I’ve been asked to speak to our graduate level teaching history seminar today on teaching history online. Most of the students in this class are going to go off and teach at smaller state schools, junior colleges, schools with religious affiliations (e.g. Bible Colleges), or community colleges, and most of the students already have a keen eye toward preparing material for students. So I don’t have to cover most of the basics.
In any event, I thought I would gather my thoughts here on a blog post. My online class consists of 15 weekly folders each with a two to three podcasts (1 being the main lecture), primary source readings, links to online content (secondary sources), links to places on Google Earth, discussion board posts, and a weekly quiz. Some folders also contain a short paper assignments.
I’m a big fan of lists. So here are five things about teaching online:
1. Start from the classroom. I found that creating my online class from what I do in the classroom has allowed me to test out my basic methods of content delivery before I have to rely on these to communicate with students in an online environment. I used my live classroom as a laboratory to experiment with podcasts, to create pages with useful links for students, and to get discussion board questions that stimulated useful responses online. The advantage of rolling things out in a live classroom (as opposed to online) is that I could receive continuous feedback from students on the utility and effectiveness of various online tools. While this is theoretically possible online, a classroom setting ensured that I did not have to implement simultaneously new methods for delivering content and new methods of getting feedback on this contents effectiveness.
2. Embrace the difference. While most of us can readily understand the difference between a large lecture style classroom and a small seminar, I think that some of our models for online teaching continue to draw upon models rooted in the face-to-face classroom experience. Online teaching is different. Student expectations (and needs) in an online environment are different and the tools that we have to communicate with students in an online environment are different. We need to embrace this.
For example, I teach my class in a radically asynchronous manner to take full advantage of the ability to deploy all of my content (lectures, readings, quizzes, paper assignments, et c.) simultaneously. In fact, my class has only one firm deadline – the last day of classes in the semester. Since many of my students take an online course because it’s more convenient or because their schedule would make it impossible for them to take a traditional course, an almost fully asynchronous approach to online teaching gives students the most flexibility in how they approach the material and the assignments. This approach would simply not be possible in a classroom environment.
3. Experiment. Once you have developed a solid core of content and assignments, take advantage of the flexible and dynamic nature of online courses to experiment. Blackboard (or any course management software) makes it easy to introduce experimental sections to your course, to add content on the fly, or even withdraw failed experiments from the course. This software also encourages us to develop our courses in a more modular way which makes it easy to add new content, methods for engaging students, or evaluation material to a class even as they are going on.
For example, I’ve experimented with ways to embed Twitter in my online course so that students could move more freely between the walled-garden of Blackboard and the wilderness of the uncurated internet. I’ve also begun to experiment with using Google Earth for geography, transcribing my lectures to make them available as either text or audio, and using interviews and other methods derived from mainstream media to generate interesting content.

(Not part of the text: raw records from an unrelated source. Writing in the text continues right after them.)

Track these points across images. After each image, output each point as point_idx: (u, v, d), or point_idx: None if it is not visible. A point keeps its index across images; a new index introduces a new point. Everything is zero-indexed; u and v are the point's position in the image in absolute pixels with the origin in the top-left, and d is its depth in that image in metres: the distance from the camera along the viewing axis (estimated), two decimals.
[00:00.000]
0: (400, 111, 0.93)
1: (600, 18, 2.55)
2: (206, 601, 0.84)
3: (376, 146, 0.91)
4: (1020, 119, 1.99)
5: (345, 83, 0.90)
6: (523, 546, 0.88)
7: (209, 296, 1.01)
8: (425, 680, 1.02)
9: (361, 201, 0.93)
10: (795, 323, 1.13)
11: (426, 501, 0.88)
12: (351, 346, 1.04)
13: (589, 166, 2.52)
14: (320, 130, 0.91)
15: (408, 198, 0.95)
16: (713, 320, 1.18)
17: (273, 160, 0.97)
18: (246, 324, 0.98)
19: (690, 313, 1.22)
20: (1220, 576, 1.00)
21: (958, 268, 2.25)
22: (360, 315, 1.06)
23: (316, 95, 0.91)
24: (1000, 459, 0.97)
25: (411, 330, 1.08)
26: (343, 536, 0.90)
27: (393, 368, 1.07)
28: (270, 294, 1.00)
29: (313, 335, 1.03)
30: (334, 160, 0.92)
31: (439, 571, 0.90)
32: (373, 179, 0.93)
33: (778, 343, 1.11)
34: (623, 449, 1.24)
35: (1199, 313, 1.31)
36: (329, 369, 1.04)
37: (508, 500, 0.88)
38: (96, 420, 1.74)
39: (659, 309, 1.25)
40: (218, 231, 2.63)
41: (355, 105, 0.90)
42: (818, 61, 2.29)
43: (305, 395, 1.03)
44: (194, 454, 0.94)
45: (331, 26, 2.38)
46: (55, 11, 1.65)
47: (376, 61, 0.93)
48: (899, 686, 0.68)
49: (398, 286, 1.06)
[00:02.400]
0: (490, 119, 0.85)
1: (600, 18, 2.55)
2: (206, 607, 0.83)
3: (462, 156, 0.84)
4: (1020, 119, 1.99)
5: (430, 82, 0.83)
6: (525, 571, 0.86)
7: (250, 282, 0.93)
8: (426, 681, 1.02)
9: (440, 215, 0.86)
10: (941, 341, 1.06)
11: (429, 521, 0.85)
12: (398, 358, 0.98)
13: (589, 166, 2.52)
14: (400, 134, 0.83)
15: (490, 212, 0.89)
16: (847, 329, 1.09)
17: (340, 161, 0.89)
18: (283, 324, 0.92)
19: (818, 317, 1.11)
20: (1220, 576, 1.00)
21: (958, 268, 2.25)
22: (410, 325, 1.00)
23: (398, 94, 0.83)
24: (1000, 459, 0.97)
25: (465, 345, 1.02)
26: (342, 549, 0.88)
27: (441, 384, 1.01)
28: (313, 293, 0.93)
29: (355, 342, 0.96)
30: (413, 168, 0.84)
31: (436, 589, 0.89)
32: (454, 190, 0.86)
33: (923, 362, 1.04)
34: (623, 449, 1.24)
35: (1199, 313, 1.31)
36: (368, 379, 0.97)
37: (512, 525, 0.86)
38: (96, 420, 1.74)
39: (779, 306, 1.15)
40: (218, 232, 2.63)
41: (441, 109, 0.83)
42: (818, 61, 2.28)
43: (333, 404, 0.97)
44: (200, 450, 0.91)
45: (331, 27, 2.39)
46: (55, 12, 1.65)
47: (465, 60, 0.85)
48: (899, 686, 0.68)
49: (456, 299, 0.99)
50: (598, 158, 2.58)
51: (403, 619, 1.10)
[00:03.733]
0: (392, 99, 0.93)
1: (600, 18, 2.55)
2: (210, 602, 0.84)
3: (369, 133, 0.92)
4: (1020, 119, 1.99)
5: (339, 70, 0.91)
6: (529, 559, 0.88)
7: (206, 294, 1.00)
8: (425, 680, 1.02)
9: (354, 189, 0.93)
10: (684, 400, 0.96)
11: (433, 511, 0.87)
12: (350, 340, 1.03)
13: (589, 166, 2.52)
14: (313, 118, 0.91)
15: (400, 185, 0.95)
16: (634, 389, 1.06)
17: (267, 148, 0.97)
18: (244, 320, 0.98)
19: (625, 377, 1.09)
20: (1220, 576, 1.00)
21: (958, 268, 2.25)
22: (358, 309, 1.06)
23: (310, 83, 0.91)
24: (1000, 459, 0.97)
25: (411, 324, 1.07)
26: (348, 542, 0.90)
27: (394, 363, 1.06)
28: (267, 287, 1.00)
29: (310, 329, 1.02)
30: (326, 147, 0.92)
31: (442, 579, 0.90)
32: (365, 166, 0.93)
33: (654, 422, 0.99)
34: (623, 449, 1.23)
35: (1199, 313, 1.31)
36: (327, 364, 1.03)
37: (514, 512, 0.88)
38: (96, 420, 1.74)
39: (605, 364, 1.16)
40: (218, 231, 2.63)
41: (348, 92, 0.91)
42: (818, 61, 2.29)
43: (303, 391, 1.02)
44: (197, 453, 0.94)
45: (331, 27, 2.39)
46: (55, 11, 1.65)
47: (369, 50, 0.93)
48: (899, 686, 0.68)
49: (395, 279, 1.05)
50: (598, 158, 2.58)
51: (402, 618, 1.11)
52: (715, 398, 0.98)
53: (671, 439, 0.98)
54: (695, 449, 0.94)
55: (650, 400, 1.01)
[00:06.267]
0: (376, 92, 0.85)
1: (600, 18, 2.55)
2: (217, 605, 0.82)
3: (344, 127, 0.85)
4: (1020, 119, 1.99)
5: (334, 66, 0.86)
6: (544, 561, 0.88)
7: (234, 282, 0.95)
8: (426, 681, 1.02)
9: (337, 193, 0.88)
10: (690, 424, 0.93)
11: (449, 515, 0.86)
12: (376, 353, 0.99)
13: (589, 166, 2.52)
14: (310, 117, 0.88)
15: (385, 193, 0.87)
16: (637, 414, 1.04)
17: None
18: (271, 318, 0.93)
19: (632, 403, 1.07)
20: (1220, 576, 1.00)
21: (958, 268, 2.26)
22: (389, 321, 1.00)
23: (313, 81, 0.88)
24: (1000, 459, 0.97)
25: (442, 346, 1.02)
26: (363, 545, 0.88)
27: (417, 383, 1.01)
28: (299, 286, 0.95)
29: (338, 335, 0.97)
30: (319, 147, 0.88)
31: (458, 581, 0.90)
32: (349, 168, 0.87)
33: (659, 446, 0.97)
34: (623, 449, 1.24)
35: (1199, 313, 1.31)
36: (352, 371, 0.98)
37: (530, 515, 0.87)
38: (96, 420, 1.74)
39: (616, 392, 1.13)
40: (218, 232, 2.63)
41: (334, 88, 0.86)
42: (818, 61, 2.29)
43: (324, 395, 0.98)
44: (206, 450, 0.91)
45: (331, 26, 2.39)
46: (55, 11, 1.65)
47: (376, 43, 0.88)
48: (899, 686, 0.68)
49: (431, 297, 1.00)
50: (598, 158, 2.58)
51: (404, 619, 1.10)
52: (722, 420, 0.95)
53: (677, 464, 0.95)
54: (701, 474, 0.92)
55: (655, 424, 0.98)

4. Meet the students (at least) half way. Many of our students do not have much experience taking classes in an online environment so they are likely to become confused and do truly bizarre things. While it is tempting to expect students to be computer literate at a basic level and to be able to navigate the course management system and read and comprehend a syllabus without guidance, in reality most of these expectations are at least partially unfounded. Part of teaching online is to anticipate how students will, frankly, become confused and act in strange ways.
For example, having a quiz that tests students’ comprehension of the syllabus means that I can expect students to understand some of the basic expectations for the class. On the other hand, I’ve found it useful to become familiar with services like Zamzar to convert student assignments into .doc or .docx formats rather than insisting that everything be submitted in the same format. It takes me little time to convert documents and it eliminates another technical (and potentially confusing) detail for the students’ to understand while also attempting to understand the content in the class.
5. Be Responsive. I have a four hour rule with student emails from my online class. I try to respond to student questions within four hours of getting the email. (I know this is a luxury of teaching a single online class of fewer than 100 students). I have this rule as an effort to combat the feeling of detachment from from the human side of the educational process in an online class. I realize that part of this feeling of detachment comes from the asynchronous nature of my class and the limited opportunities for teacher-student contact in the way that I have designed my assignment. So, I take extra effort to respond to issues from students quickly and to show that there is someone, a real human “content provider” behind the curtain.